Task instructions: In the data below, locate each line with the word "sinh" and list it.

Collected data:
########################################
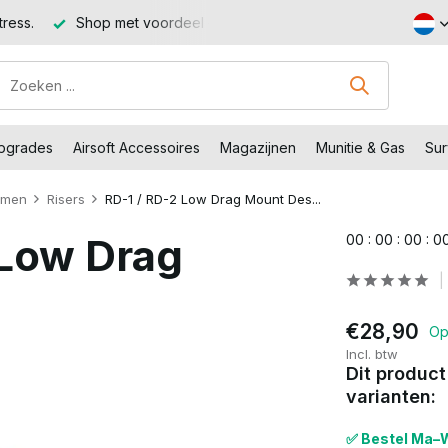
Shop met voordeel – Gratis verzending vanaf €99,-
Bezoe
Upgrades
Airsoft Accessoires
Magazijnen
Munitie & Gas
Sur
emen
Risers
RD-1 / RD-2 Low Drag Mount Des...
 Low Drag
0
0
:
0
0
:
0
0
:
0
€28,90
Op
Incl. btw
Dit product
varianten:
✅ Bestel Ma–W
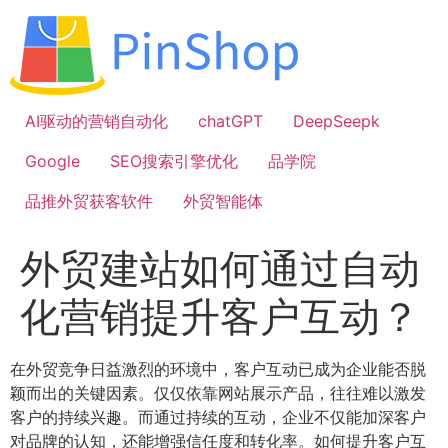
跳
到
内
容
AI驱动的营销自动化
chatGPT
DeepSeepk
Google
SEO搜索引擎优化
品学院
品推外贸获客软件
外贸智能体
外贸建站如何通过自动
化营销提升客户互动？
在外贸竞争日益激烈的环境中，客户互动已成为企业能否脱
颖而出的关键因素。仅仅依靠网站展示产品，往往难以激发
客户的持续兴趣。而通过持续的互动，企业不仅能加深客户
对品牌的认知，还能增强信任度和转化率。如何提升客户互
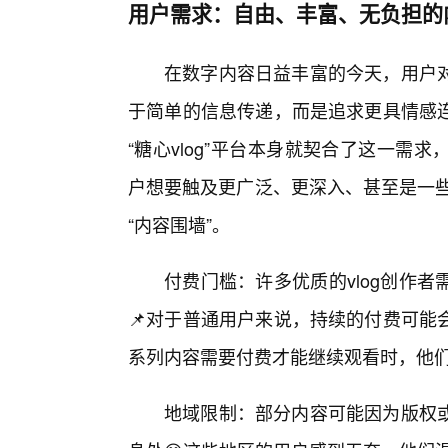
用户需求：自由、丰富、无负担的
在数字内容日益丰富的今天，用户
于简单的信息传递，而是追求更具情感
“糖心vlog”平台本身就契合了这一
户想要触及更广泛、更深入、甚至是一些“
“内容围墙”。
付费门槛：许多优质的vlog创作
📌对于普通用户来说，持续的付费可能
系列内容需要付费才能继续观看时，他
地域限制：部分内容可能因为版权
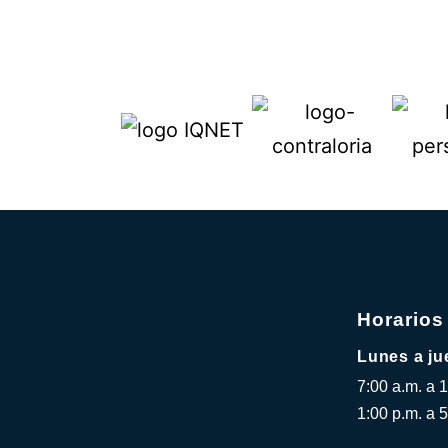
Horarios
Lunes a ju
7:00 a.m. a 
1:00 p.m. a 5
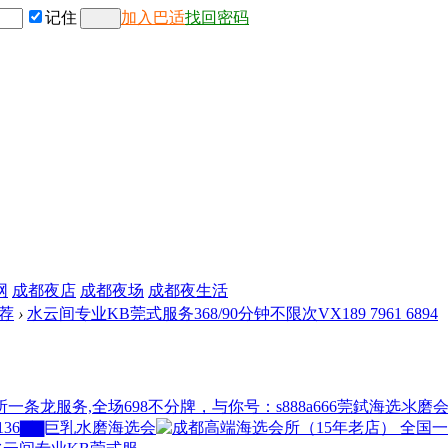
记住
加入巴适
找回密码
网
成都夜店
成都夜场
成都夜生活
荐
›
水云间专业KB莞式服务368/90分钟不限次VX189 7961 6894
莞鉽海选氺磨
▇▇巨乳水磨海选会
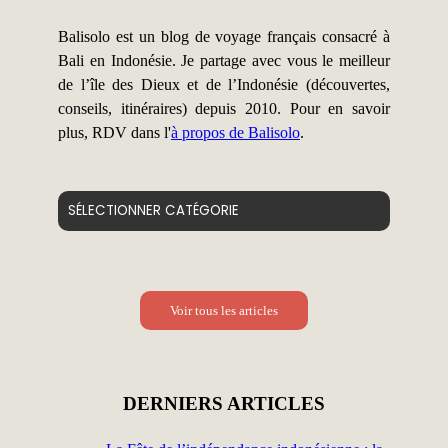
Balisolo est un blog de voyage français consacré à
Bali en Indonésie. Je partage avec vous le meilleur
de l’île des Dieux et de l’Indonésie (découvertes,
conseils, itinéraires) depuis 2010. Pour en savoir
plus, RDV dans l'
à propos de Balisolo
.
Catégories
Voir tous les articles
DERNIERS ARTICLES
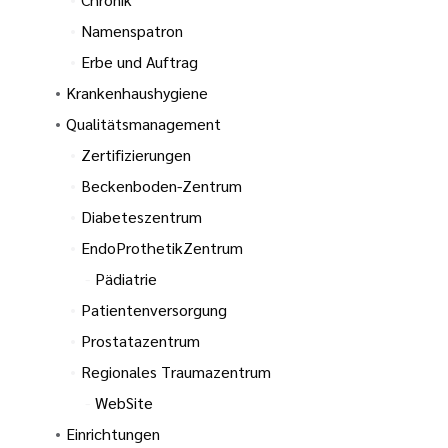
s EndoProthetik
Namenspatron
Erbe und Auftrag
es Diabeteszentrum
Krankenhaushygiene
Qualitätsmanagement
s Kontinenz und
Zertifizierungen
zentrum
Beckenboden-Zentrum
Diabeteszentrum
s regionales
rum
EndoProthetikZentrum
Pädiatrie
Patientenversorgung
Prostatazentrum
Regionales Traumazentrum
WebSite
Einrichtungen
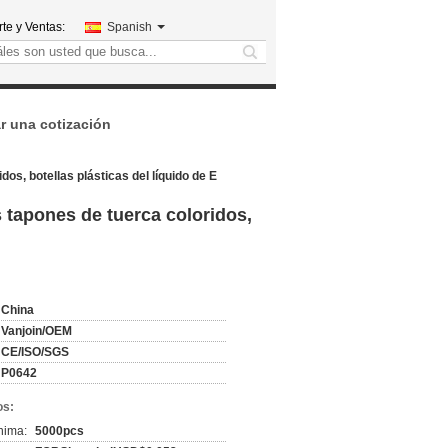
te y Ventas:
Spanish
search
ar una cotización
dos, botellas plásticas del líquido de E
s tapones de tuerca coloridos,
China
Vanjoin/OEM
CE/ISO/SGS
P0642
os:
nima:
5000pcs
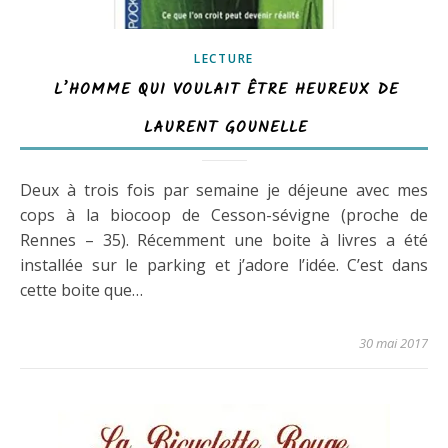
LECTURE
L’HOMME QUI VOULAIT ÊTRE HEUREUX DE
LAURENT GOUNELLE
Deux à trois fois par semaine je déjeune avec mes
cops à la biocoop de Cesson-sévigne (proche de
Rennes – 35). Récemment une boite à livres a été
installée sur le parking et j’adore l’idée. C’est dans
cette boite que…
30 mai 2017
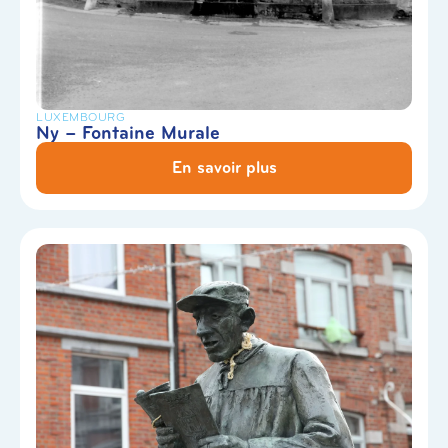
LUXEMBOURG
Ny – Fontaine Murale
En savoir plus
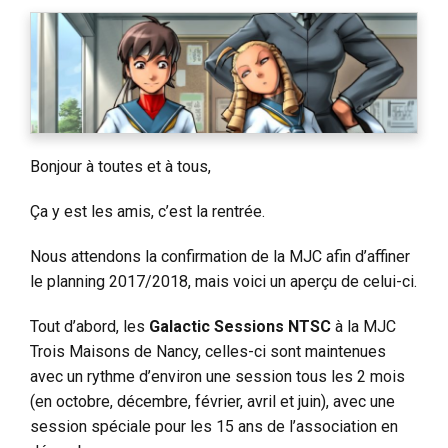
Bonjour à toutes et à tous,
Ça y est les amis, c’est la rentrée.
Nous attendons la confirmation de la MJC afin d’affiner
le planning 2017/2018, mais voici un aperçu de celui-ci.
Tout d’abord, les
Galactic Sessions NTSC
à la MJC
Trois Maisons de Nancy, celles-ci sont maintenues
avec un rythme d’environ une session tous les 2 mois
(en octobre, décembre, février, avril et juin), avec une
session spéciale pour les 15 ans de l’association en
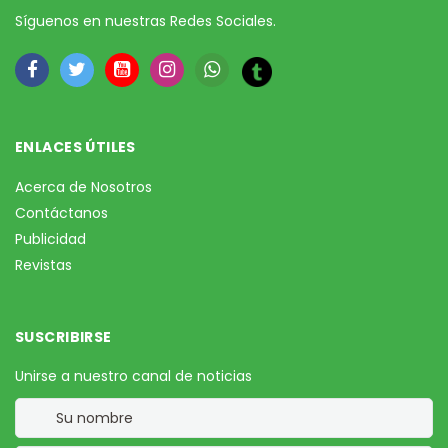
Síguenos en nuestras Redes Sociales.
ENLACES ÚTILES
Acerca de Nosotros
Contáctanos
Publicidad
Revistas
SUSCRIBIRSE
Unirse a nuestro canal de noticias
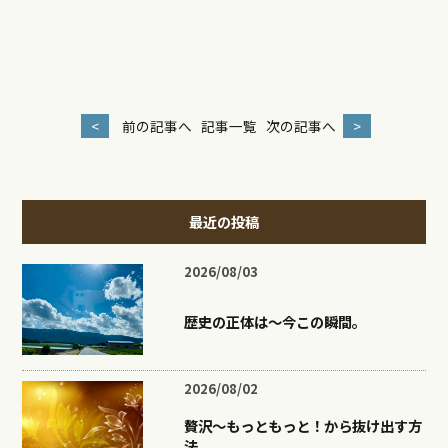
<
前の記事へ
記事一覧
次の記事へ
>
最近の投稿
2026/08/03
歴史の正体は〜今この瞬間。
2026/08/02
贅沢〜もっともっと！から抜け出す方
法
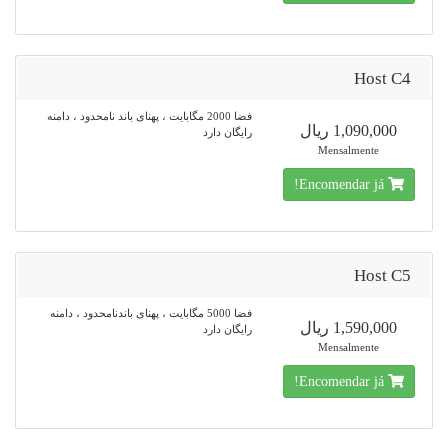
Host C4
فضا 2000 مگابایت ، پهنای باند نامحدود ، دامنه
1,090,000 ریال
رایگان دارد
Mensalmente
Encomendar já!
Host C5
فضا 5000 مگابایت ، پهنای باندنامحدود ، دامنه
1,590,000 ریال
رایگان دارد
Mensalmente
Encomendar já!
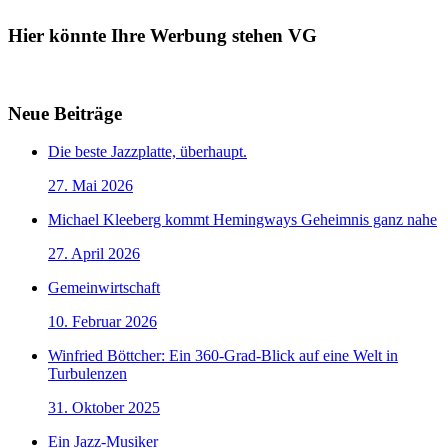
Hier könnte Ihre Werbung stehen VG
Neue Beiträge
Die beste Jazzplatte, überhaupt.
27. Mai 2026
Michael Kleeberg kommt Hemingways Geheimnis ganz nahe
27. April 2026
Gemeinwirtschaft
10. Februar 2026
Winfried Böttcher: Ein 360-Grad-Blick auf eine Welt in
Turbulenzen
31. Oktober 2025
Ein Jazz-Musiker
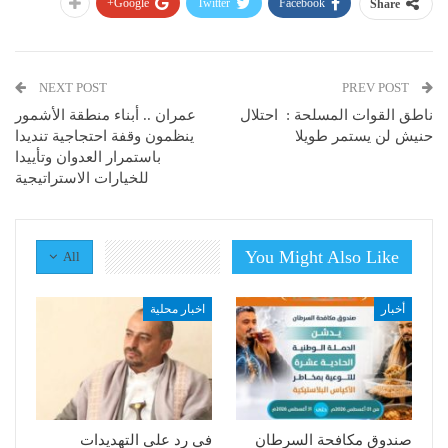
Google+
Twitter
Facebook
Share
NEXT POST
PREV POST
ناطق القوات المسلحة : احتلال
عمران .. أبناء منطقة الأشمور
حنيش لن يستمر طويلا
ينظمون وقفة احتجاجية تنديدا
باستمرار العدوان وتأييدا
للخيارات الاستراتيجية
You Might Also Like
All
أخبار
اخبار محلية
صندوق مكافحة السرطان
في رد على التهديدات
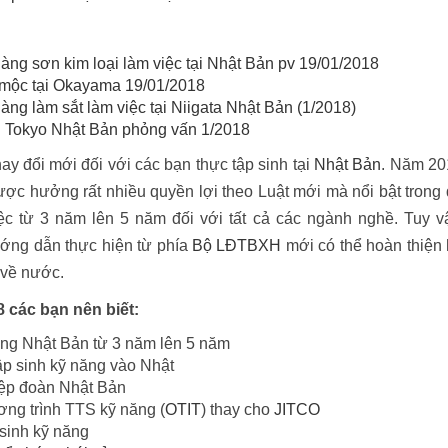
ng sơn kim loại làm việc tại Nhật Bản pv 19/01/2018
mộc tại Okayama 19/01/2018
g làm sắt làm việc tại Niigata Nhật Bản (1/2018)
ại Tokyo Nhật Bản phỏng vấn 1/2018
y đổi mới đối với các bạn thực tập sinh tại
Nhật Bản
. Năm 20
ược hưởng rất nhiều quyền lợi theo Luật mới mà nổi bật trong
iệc từ 3 năm lên 5 năm đối với tất cả các ngành nghề. Tuy v
ướng dẫn thực hiện từ phía
Bộ LĐTBXH
mới có thể hoàn thiện
 về nước.
 các bạn nên biết:
năng Nhật Bản từ 3 năm lên 5 năm
ập sinh kỹ năng vào Nhật
iệp đoàn Nhật Bản
ng trình TTS kỹ năng (
OTIT
) thay cho
JITCO
sinh kỹ năng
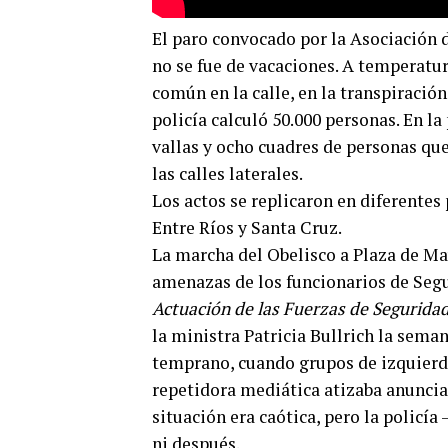
El paro convocado por la Asociación 
no se fue de vacaciones. A temperatu
común en la calle, en la transpiración
policía calculó 50.000 personas. En la
vallas y ocho cuadres de personas qu
las calles laterales.
Los actos se replicaron en diferentes
Entre Ríos y Santa Cruz.
La marcha del Obelisco a Plaza de Ma
amenazas de los funcionarios de Seg
Actuación de las Fuerzas de Seguridad
la ministra Patricia Bullrich la sema
temprano, cuando grupos de izquierda 
repetidora mediática atizaba anuncian
situación era caótica, pero la policía 
ni después.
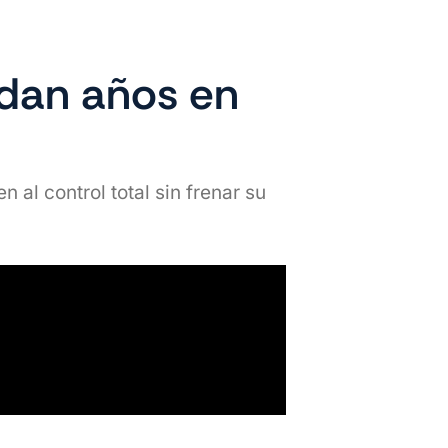
rdan años en
al control total sin frenar su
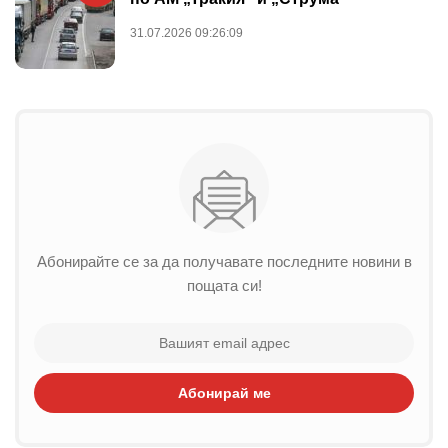
31.07.2026 09:26:09
Абонирайте се за да получавате последните новини в
пощата си!
Абонирай ме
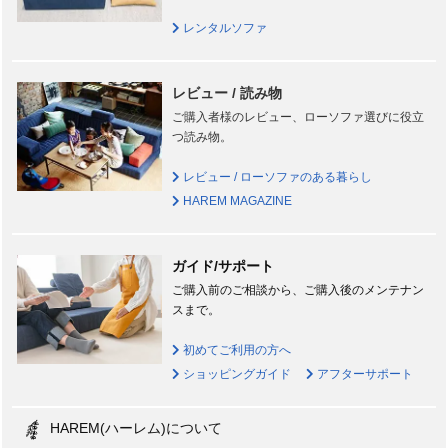
レンタルソファ
レビュー / 読み物
ご購入者様のレビュー、ローソファ選びに役立
つ読み物。
レビュー / ローソファのある暮らし
HAREM MAGAZINE
ガイド/サポート
ご購入前のご相談から、ご購入後のメンテナン
スまで。
初めてご利用の方へ
ショッピングガイド
アフターサポート
HAREM(ハーレム)について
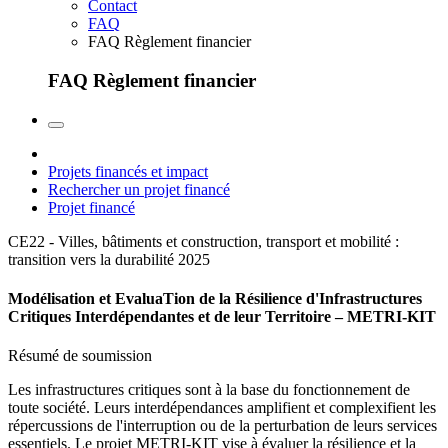
Contact
FAQ
FAQ Règlement financier
FAQ Règlement financier
Projets financés et impact
Rechercher un projet financé
Projet financé
CE22 - Villes, bâtiments et construction, transport et mobilité :
transition vers la durabilité
2025
Modélisation et EvaluaTion de la Résilience d'Infrastructures
Critiques Interdépendantes et de leur Territoire – METRI-KIT
Résumé de soumission
Les infrastructures critiques sont à la base du fonctionnement de
toute société. Leurs interdépendances amplifient et complexifient les
répercussions de l'interruption ou de la perturbation de leurs services
essentiels. Le projet METRI-KIT vise à évaluer la résilience et la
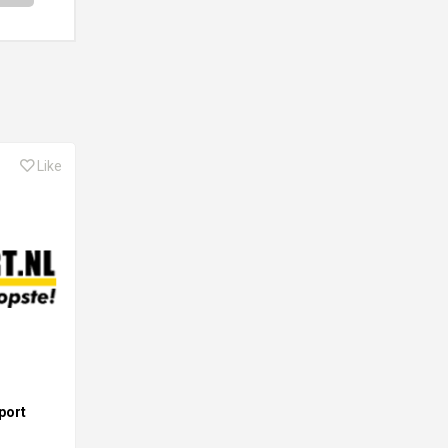
Like
port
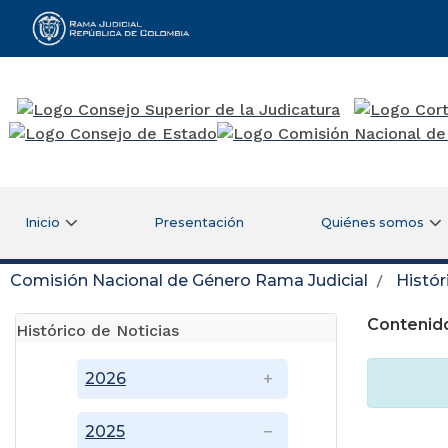
Rama Judicial
Inicio
Presentación
Quiénes somos
Comisión Nacional de Género Rama Judicial
Histór
Contenido
Histórico de Noticias
2026
2025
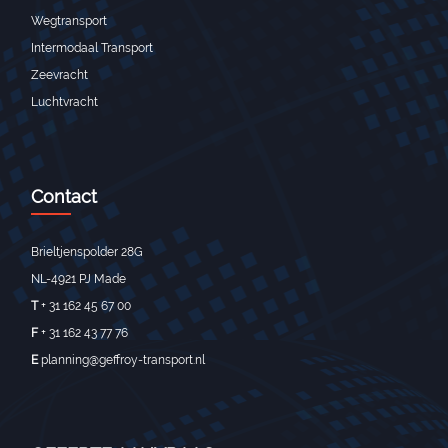
Wegtransport
Intermodaal Transport
Zeevracht
Luchtvracht
Contact
Brieltjenspolder 28G
NL-4921 PJ Made
T
+ 31 162 45 67 00
F
+ 31 162 43 77 76
E
planning@geffroy-transport.nl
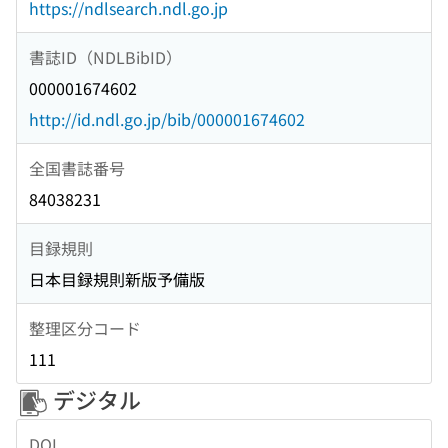
https://ndlsearch.ndl.go.jp
書誌ID（NDLBibID）
000001674602
http://id.ndl.go.jp/bib/000001674602
全国書誌番号
84038231
目録規則
日本目録規則新版予備版
整理区分コード
111
デジタル
DOI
########################################
Response to this task:
y đổi mới đối với các bạn thực tập sinh tại
ập sinh kỹ năng vào Nhật
sinh kỹ năng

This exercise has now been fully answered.